KINGSTON – The following message from SUNY New Paltz President Christian was shared with the campus community Tuesday about the passing of Dr. Albert J. (“A.J.”) Williams-Myers, professor emeritus of Black Studies and a longtime community leader based in Kingston, New York.
Dear Members of the Campus Community,
It is with sadness that I share the news of the death of Dr. Albert J. (“A.J.”) Williams-Myers, professor emeritus of Black Studies and a longtime community leader based in Kingston, New York. He passed away peacefully today, July 12, 2021, after a brief illness.
Professor Williams-Myers was a former chair of the Department of Black Studies at SUNY New Paltz and a widely recognized expert who authored many books on African American history, including moving and informative works on the Middle Passage trans-Atlantic slave trade.
A dedicated educator who touched hundreds of students’ lives over the course of more than 36 years as a faculty member at New Paltz, A.J. received a Heritage Award at the College’s 2017 Alumni Reunion celebration.
In 2017, A.J. was recognized for his lifetime of scholarship, teaching and community involvement when a new library focusing on African and African American history and culture was named in his honor.
The A.J. Williams-Myers African Roots Community Center Library, at 43 Gill Street in Kingston, aims to promote literacy through teaching and learning about the African roots experience, and to honor and encourage the transmission of history through written and oral history, spoken word, paintings, cultural artifacts and other forms of artistic expression.

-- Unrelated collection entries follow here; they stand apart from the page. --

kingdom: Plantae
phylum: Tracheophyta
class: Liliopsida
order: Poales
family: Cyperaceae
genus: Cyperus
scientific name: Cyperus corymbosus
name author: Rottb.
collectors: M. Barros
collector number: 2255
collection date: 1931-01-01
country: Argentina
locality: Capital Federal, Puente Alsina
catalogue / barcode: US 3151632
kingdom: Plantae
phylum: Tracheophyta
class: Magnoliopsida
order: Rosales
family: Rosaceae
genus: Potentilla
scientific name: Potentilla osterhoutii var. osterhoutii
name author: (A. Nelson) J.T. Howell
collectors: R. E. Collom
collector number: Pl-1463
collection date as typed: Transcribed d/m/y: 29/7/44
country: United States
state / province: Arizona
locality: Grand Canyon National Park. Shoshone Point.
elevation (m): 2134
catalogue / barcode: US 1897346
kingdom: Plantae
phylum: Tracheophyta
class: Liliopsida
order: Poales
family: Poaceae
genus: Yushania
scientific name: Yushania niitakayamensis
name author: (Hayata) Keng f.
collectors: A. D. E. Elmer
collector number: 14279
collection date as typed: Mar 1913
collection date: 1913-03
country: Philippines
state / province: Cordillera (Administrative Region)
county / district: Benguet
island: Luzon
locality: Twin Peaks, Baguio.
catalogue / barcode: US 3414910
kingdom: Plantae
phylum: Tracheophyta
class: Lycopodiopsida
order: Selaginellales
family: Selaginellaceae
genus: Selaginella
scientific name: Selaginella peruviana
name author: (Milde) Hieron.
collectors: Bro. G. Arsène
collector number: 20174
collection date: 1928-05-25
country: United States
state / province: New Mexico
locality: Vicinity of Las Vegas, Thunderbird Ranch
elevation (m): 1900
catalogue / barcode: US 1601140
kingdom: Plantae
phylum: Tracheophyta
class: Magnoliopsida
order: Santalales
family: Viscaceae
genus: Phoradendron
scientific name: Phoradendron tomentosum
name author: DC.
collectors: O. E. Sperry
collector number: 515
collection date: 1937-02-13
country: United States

A brief biography on the Library’s website reads in part:
“Dr. Williams-Myers is most generous with his time, often serving as a keynote speaker and resource person at events in the Hudson Valley celebrating Black history, where he acts as a Fundi, one who passes on the traditions to the next generation.”
He remained engaged in the Hudson Valley after his 2016 retirement from the College. Among his many activities, he served as an elected member of the Huguenot Historical Society’s Board of Directors, was a former director of the New York African American Institute, a member of the New York State Freedom Trail Commission and a historian for the African Burial Ground Interpretive Center in New York City, and also remained a parishioner at Christ Episcopal Church in Poughkeepsie, New York.
One of my most vivid memories of A.J. was his compelling commentary at a reinternment ceremony for African American remains in the Historic Huguenot Street French Church cemetery, the first burial there since the Civil War and the first ever of human remains not of European descent.
As a teacher and productive and engaged scholar, A.J. was well known for his ability to awaken students to think about history and the lives of people who lived in other times, and what that has to do with his students’ own lives and understanding of who they are. He was particularly adept at helping his students and others understand the historical roots of deeply seated racism in America. He helped his students understand the slave trade and how it and its legacy have played out in the Hudson Valley and in other parts of the northern United States.
We will share details about services as soon as they are available.
Please join me in sending our deepest condolences to the family, colleagues, friends and many others who knew and valued Dr. A.J. Williams-Myers.